Back in 2006 I went to Rome, visited the tombs of Keats and Shelley, sat on the Spanish Steps, had my camera stolen on the subway (holidays are often mixed affairs, after all), discovered a penchant for liquorice liqueur, marvelled at the Coliseum, got a sore neck looking up at St Mark’s Cathedral and the glorious Sistine Chapel…and spent some time in contemplation of the famous fresco that is the subject of today’s blog. The School of Athens is one of four wall frescoes in the Stanza della Segnatura, the apartment in the Vatican palace whose walls and ceiling were painted by Raphael between 1508 and 1511.
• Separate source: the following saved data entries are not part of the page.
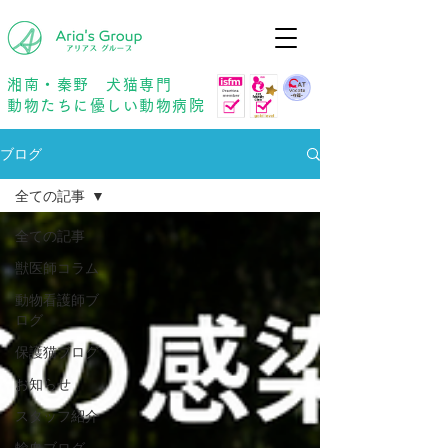
年中無休
予約優先
湘南・秦野 犬猫専門
動物たちに優しい動物病院
ブログ
全ての記事
全ての記事
獣医師コラム
動物看護師ブ
ログ
保護猫ブログ
お知らせ
スタッフ紹介
輸血ブログ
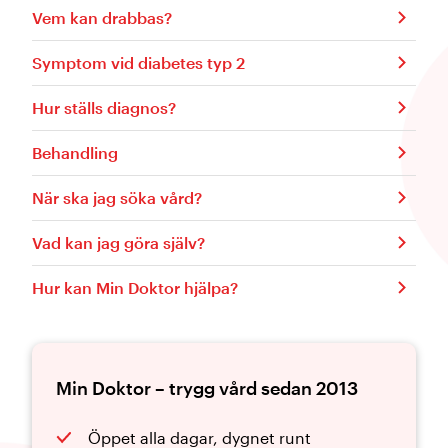
Vem kan drabbas?
Symptom vid diabetes typ 2
Hur ställs diagnos?
Behandling
När ska jag söka vård?
Vad kan jag göra själv?
Hur kan Min Doktor hjälpa?
Min Doktor – trygg vård sedan 2013
Öppet alla dagar, dygnet runt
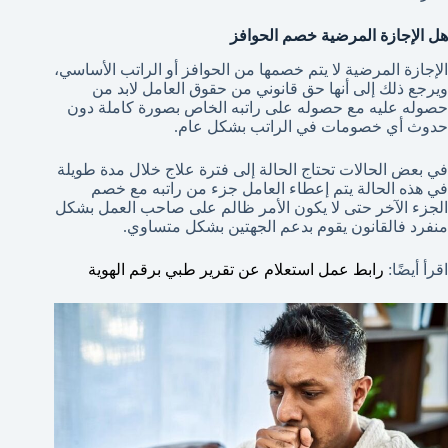
هل الإجازة المرضية خصم الحوافز
الإجازة المرضية لا يتم خصمها من الحوافز أو الراتب الأساسي،
ويرجع ذلك إلى أنها حق قانوني من حقوق العامل لابد من
حصوله عليه مع حصوله على راتبه الخاص بصورة كاملة دون
حدوث أي خصومات في الراتب بشكل عام.
في بعض الحالات تحتاج الحالة إلى فترة علاج خلال مدة طويلة
في هذه الحالة يتم إعطاء العامل جزء من راتبه مع خصم
الجزء الآخر حتى لا يكون الأمر ظالم على صاحب العمل بشكل
منفرد فالقانون يقوم بدعم الجهتين بشكل متساوي.
اقرأ أيضًا:
رابط عمل استعلام عن تقرير طبي برقم الهوية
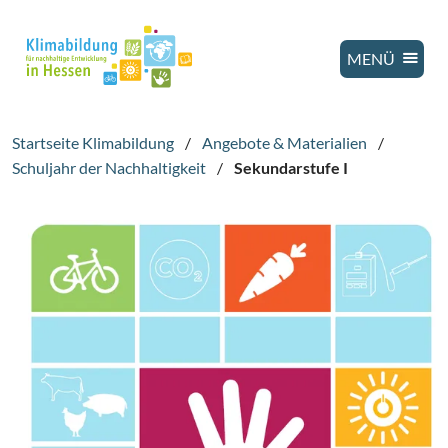
MENÜ
Startseite Klimabildung
/
Angebote & Materialien
/
Schuljahr der Nachhaltigkeit
/
Sekundarstufe I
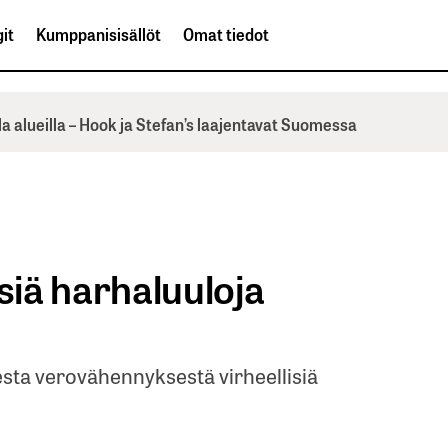
it
Kumppanisisällöt
Omat tiedot
la alueilla – Hook ja Stefan’s laajentavat Suomessa
isiä harhaluuloja
esta verovähennyksestä virheellisiä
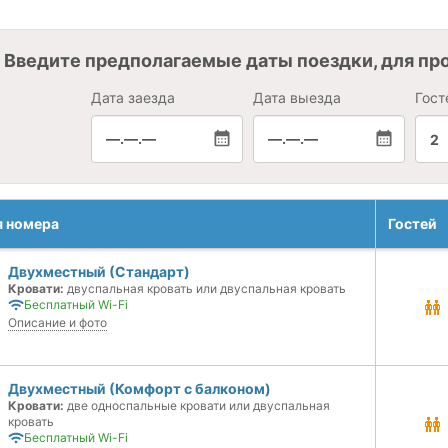
Введите предполагаемые даты поездки, для пр
Дата заезда
Дата выезда
Гост
—.—.—
—.—.—
2
я номера
Гостей
Двухместный (Стандарт)
Кровати:
двуспальная кровать или двуспальная кровать
Бесплатный Wi-Fi
Описание и фото
Двухместный (Комфорт с балконом)
Кровати:
две односпальные кровати или двуспальная
кровать
Бесплатный Wi-Fi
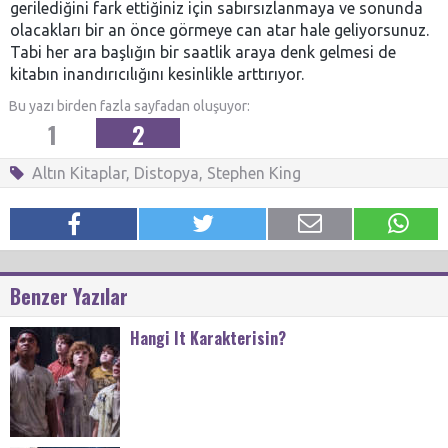
gerilediğini fark ettiğiniz için sabırsızlanmaya ve sonunda
olacakları bir an önce görmeye can atar hale geliyorsunuz.
Tabi her ara başlığın bir saatlik araya denk gelmesi de
kitabın inandırıcılığını kesinlikle arttırıyor.
Bu yazı birden fazla sayfadan oluşuyor:
1
2
Altın Kitaplar
,
Distopya
,
Stephen King
Benzer Yazılar
Hangi It Karakterisin?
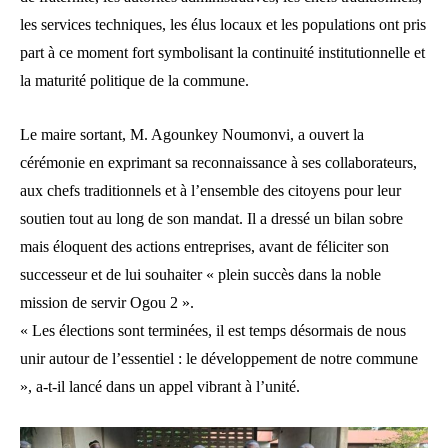
les services techniques, les élus locaux et les populations ont pris
part à ce moment fort symbolisant la continuité institutionnelle et
la maturité politique de la commune.
Le maire sortant, M. Agounkey Noumonvi, a ouvert la
cérémonie en exprimant sa reconnaissance à ses collaborateurs,
aux chefs traditionnels et à l’ensemble des citoyens pour leur
soutien tout au long de son mandat. Il a dressé un bilan sobre
mais éloquent des actions entreprises, avant de féliciter son
successeur et de lui souhaiter « plein succès dans la noble
mission de servir Ogou 2 ».
« Les élections sont terminées, il est temps désormais de nous
unir autour de l’essentiel : le développement de notre commune
», a-t-il lancé dans un appel vibrant à l’unité.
Raphael (Raffaello Sanzio da Urbino) was commissioned by Pope Julius II, the same man who also commissioned Michelangelo to paint the nearby Sistine Chapel (this Pope clearly knew his painters), and, like that work, the Stanza della Segnatura is an embodiment of all that was great about the classical spirit of the Renaissance. It’s hard to think of a better symbol for the marriage of art, philosophy, and science that was the hallmark of the Italian Renaissance than The School of Athens.
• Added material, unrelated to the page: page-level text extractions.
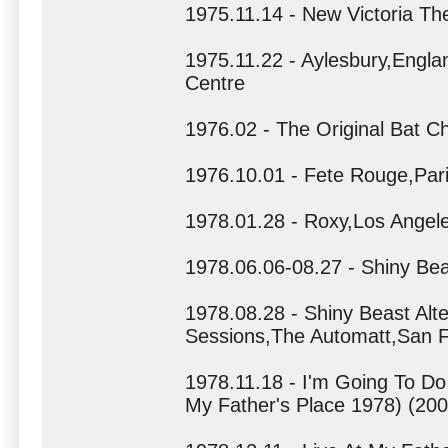
1975.11.14 - New Victoria T
1975.11.22 - Aylesbury,Englan
Centre
1976.02 - The Original Bat Ch
1976.10.01 - Fete Rouge,Pari
1978.01.28 - Roxy,Los Angel
1978.06.06-08.27 - Shiny Bea
1978.08.28 - Shiny Beast Alt
Sessions,The Automatt,San Fr
1978.11.18 - I'm Going To D
My Father's Place 1978) (200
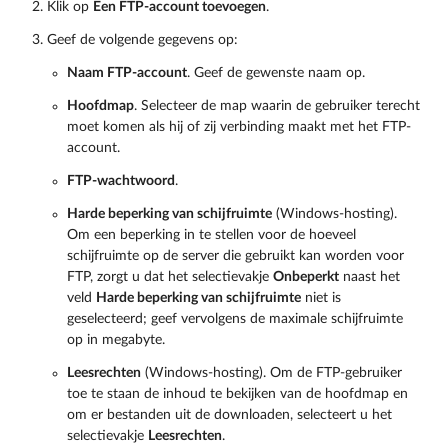
Klik op
Een FTP-account toevoegen
.
Geef de volgende gegevens op:
Naam FTP-account
. Geef de gewenste naam op.
Hoofdmap
. Selecteer de map waarin de gebruiker terecht
moet komen als hij of zij verbinding maakt met het FTP-
account.
FTP-wachtwoord
.
Harde beperking van schijfruimte
(Windows-hosting).
Om een beperking in te stellen voor de hoeveel
schijfruimte op de server die gebruikt kan worden voor
FTP, zorgt u dat het selectievakje
Onbeperkt
naast het
veld
Harde beperking van schijfruimte
niet is
geselecteerd; geef vervolgens de maximale schijfruimte
op in megabyte.
Leesrechten
(Windows-hosting). Om de FTP-gebruiker
toe te staan de inhoud te bekijken van de hoofdmap en
om er bestanden uit de downloaden, selecteert u het
selectievakje
Leesrechten
.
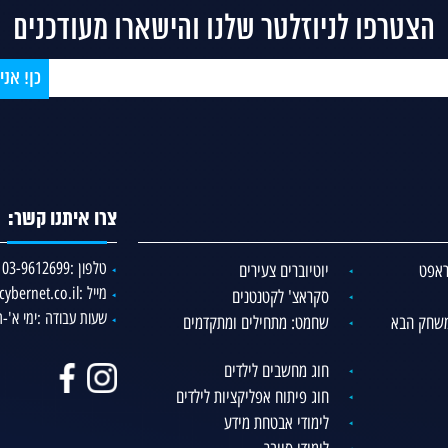
הצטרפו לניוזלטר שלנו והישארו מעודכנים
צרו איתנו קשר:
טלפון :
03-9612699
קראפט
יוטיוברים צעירים
מייל :
ybernet.co.il
סקראצ' לקטנטנים
שעות עבודה :
ימי א'-ה' -16:00
משחק הבא
שחמט: מתחילים ומתקדמים
חוג מחשבים לילדים
חוג פיתוח אפליקציות לילדים
לימודי אבטחת מידע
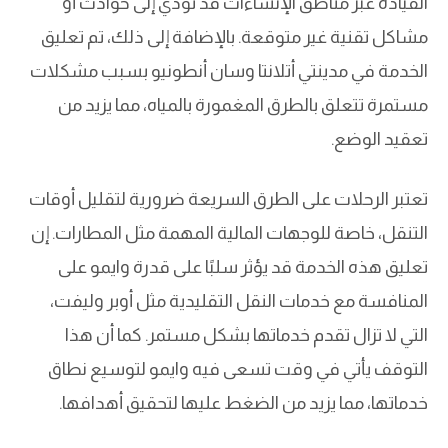
القيادة عبر مناطق الإنشاءات قد تؤدي إلى حوادث أو
مشاكل تقنية غير متوقعة. بالإضافة إلى ذلك، تم تعليق
الخدمة في مدينتي أتلانتا وسان أنطونيو بسبب مشكلات
مستمرة تتعلق بالطرق المغمورة بالمياه، مما يزيد من
تعقيد الوضع.
تعتبر الرحلات على الطرق السريعة ضرورية لتقليل أوقات
التنقل، خاصة للوجهات المالية المهمة مثل المطارات. إن
تعليق هذه الخدمة قد يؤثر سلبًا على قدرة وايمو على
المنافسة مع خدمات النقل التقليدية مثل أوبر وليفت،
التي لا تزال تقدم خدماتها بشكل مستمر. كما أن هذا
التوقف يأتي في وقت تسعى فيه وايمو لتوسيع نطاق
خدماتها، مما يزيد من الضغط عليها لتحقيق أهدافها.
The frescoes depict the themes of philosophy, theology, literature and justice, and personifications of the same four themes decorate the ceiling. The School of Athens, representing philosophy, is notable for its accurate perspectival projection, which Raphael learned from Leonardo da Vinci (whose likeness Raphael used for the central figure of this painting, Plato). The two central figures are Plato and Aristotle, each holding a copy of one of their books (Plato’s Timaeus and Aristotle’s Nichomachean Ethics), and around them is an assortment of figures from the worlds of philosophy and the natural sciences, including Socrates, Pythagoras, Euclid and Ptolemy. If you’re ever in Rome, be sure to visit the Stanza della Segnatura, but do look after your camera!